They say that scent elicits the strongest memories, can transport you back into times long relegated to a distant past, bring forth fragments of emotions thought buried under the merciless march of time. Stepping out of the airport in Hyderabad I would take a breath, a shallow breath on account of the pollution that is dimming the hues of what would otherwise be a blue sky, but enough of a breath to give me an ancient taste of home. I was not born in Hyderabad, and yet it lives inside me, in the mitochondria of my cells. I know little about the city and yet I know that I am woven into the fabric of its past and its culture. As we ride towards the family home I become a child again, gazing out of the window, my heart beginning to feel at ease, a sense of belonging giving refuge to my being. 

The history of Hyderabad has always been one of defiance, against the Mughal Emperors far away in Delhi, against submission to the British, against the new republic. But its defiance was not merely one of belligerence, but rather one of culture, of ‘culturedness’, of knowing its place between the North and the South, not torn between them, but at ease with itself, relishing its achievements without the need to show them off. Rather than one-upmanship, its people show their pride through hospitality, for how much better to spend an evening with good food, poetry and laughter, rather than trying to prove a point. It is the stuff of legends, and on the wings of stories told and retold, Hyderabad’s buoyant splendour is sinking into an ever more distant past. Today it seems to me a Camelot, one we can still reach through the relics of a generation born before India’s independence, but which is slipping away fast. 
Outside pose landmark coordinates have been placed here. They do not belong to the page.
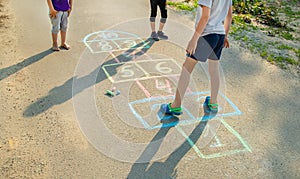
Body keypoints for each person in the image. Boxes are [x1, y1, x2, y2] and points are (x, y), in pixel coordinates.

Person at [160, 0, 232, 115]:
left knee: (186, 68)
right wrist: (225, 36)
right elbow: (229, 16)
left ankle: (176, 105)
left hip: (207, 35)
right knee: (214, 69)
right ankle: (213, 103)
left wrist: (194, 40)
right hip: (220, 35)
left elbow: (205, 17)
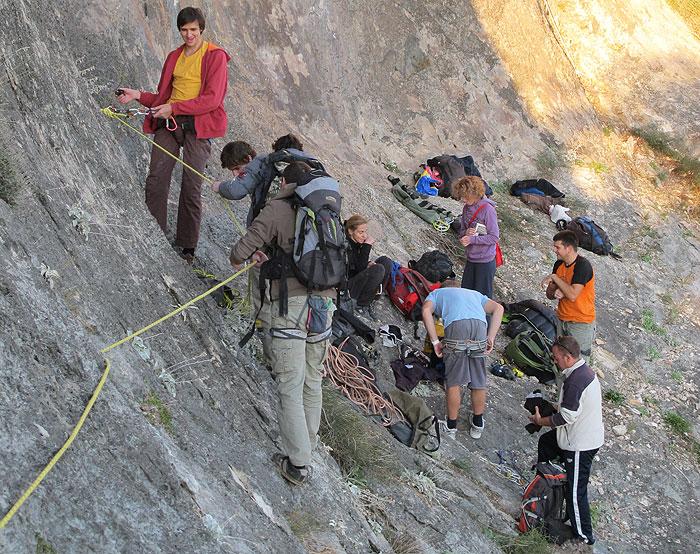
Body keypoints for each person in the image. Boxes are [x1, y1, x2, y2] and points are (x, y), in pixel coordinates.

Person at [229, 162, 336, 485]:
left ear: (285, 181)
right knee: (312, 380)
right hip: (326, 304)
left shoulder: (276, 209)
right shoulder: (327, 213)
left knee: (290, 383)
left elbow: (238, 253)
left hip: (292, 305)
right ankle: (307, 445)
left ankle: (298, 462)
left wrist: (258, 256)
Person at [117, 7, 230, 265]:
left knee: (191, 185)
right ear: (179, 31)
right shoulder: (174, 57)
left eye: (193, 29)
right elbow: (162, 97)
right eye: (184, 30)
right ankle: (154, 233)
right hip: (169, 121)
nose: (189, 34)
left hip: (197, 126)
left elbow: (212, 100)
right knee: (157, 177)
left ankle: (187, 247)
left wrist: (174, 108)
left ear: (201, 29)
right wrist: (138, 95)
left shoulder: (215, 56)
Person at [528, 335, 604, 545]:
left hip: (580, 444)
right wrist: (550, 406)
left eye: (556, 357)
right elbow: (572, 407)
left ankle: (584, 538)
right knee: (546, 443)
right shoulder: (580, 372)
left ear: (568, 357)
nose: (554, 361)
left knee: (576, 491)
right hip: (573, 437)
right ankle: (544, 493)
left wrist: (540, 420)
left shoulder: (575, 380)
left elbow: (568, 417)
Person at [422, 281, 503, 440]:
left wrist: (435, 342)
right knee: (478, 379)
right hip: (480, 328)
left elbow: (426, 311)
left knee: (454, 381)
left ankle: (451, 427)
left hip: (456, 328)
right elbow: (498, 308)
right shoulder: (474, 294)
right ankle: (478, 423)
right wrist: (491, 338)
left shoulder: (437, 294)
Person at [212, 134, 319, 227]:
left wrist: (220, 186)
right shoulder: (315, 169)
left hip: (270, 226)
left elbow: (236, 190)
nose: (235, 174)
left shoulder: (265, 163)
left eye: (237, 168)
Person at [540, 230, 596, 360]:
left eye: (558, 247)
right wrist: (555, 289)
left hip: (580, 322)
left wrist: (555, 278)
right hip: (562, 319)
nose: (554, 250)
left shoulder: (583, 266)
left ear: (569, 249)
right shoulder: (559, 264)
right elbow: (550, 295)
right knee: (560, 358)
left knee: (578, 360)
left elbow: (572, 295)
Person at [452, 176, 500, 299]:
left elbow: (494, 237)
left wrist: (472, 240)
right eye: (462, 196)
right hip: (471, 258)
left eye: (466, 196)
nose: (463, 199)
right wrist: (465, 234)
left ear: (474, 193)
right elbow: (462, 230)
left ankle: (485, 319)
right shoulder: (466, 208)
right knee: (467, 295)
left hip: (485, 260)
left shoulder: (488, 210)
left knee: (482, 299)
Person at [344, 215, 393, 317]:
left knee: (386, 261)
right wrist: (366, 246)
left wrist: (368, 263)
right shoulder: (346, 245)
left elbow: (359, 262)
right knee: (378, 270)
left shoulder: (356, 242)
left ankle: (372, 300)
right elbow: (357, 268)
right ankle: (361, 305)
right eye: (360, 232)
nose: (364, 236)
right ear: (350, 231)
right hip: (348, 286)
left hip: (356, 278)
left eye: (365, 232)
I made the journey into the heart of my family many times, and yet not nearly often enough. The childhood memories are the fondest. My sitting next to my mother, my small face pressed against the window of the bouncy white ambassador car, we approach the house nestled among the rocks of Banjara Hills. A cousin would sprint to the gate and swing it wide open, then followed a steep descent on the dry earthen ground, and finally the car came to a halt. With big hellos we’d get out, having reached the place where home truly meant love, and approach the house. We would stop before entering to pay our respects to an old, small, bent man who was sitting on a little bench installed just for him, his back disfigured by spondylitis, leaning against the white wall of the house. ‘Adaab, adaab!’ he would exclaim enthusiastically, raising his frail right hand towards his forehead in the traditional manner of greeting. ‘Adaab, Sheikh Ahmed Sahib!’ we would reply and bow down so his old eyes could see us better, and we could bask in the light of his welcome. Sheikh Ahmed was my uncle’s old cook, now retired, living out his days sitting on this bench, where he could see everyone, greet everyone, and chat with whoever wanted to hear his views on the world. He seemed timelessly ancient, and yet I remember him still cooking in the small kitchen when I was three years old, on a low wooden stool preparing the most delicious meals. The food, oh the food! Hyderabad is famous for a number of reasons, but foremost must stand its indelible love for its signature treats. The biryanis, haleems and neharis one eats at weddings, for Eid, at any reason for a festivity, are etched forever into my culinary memory.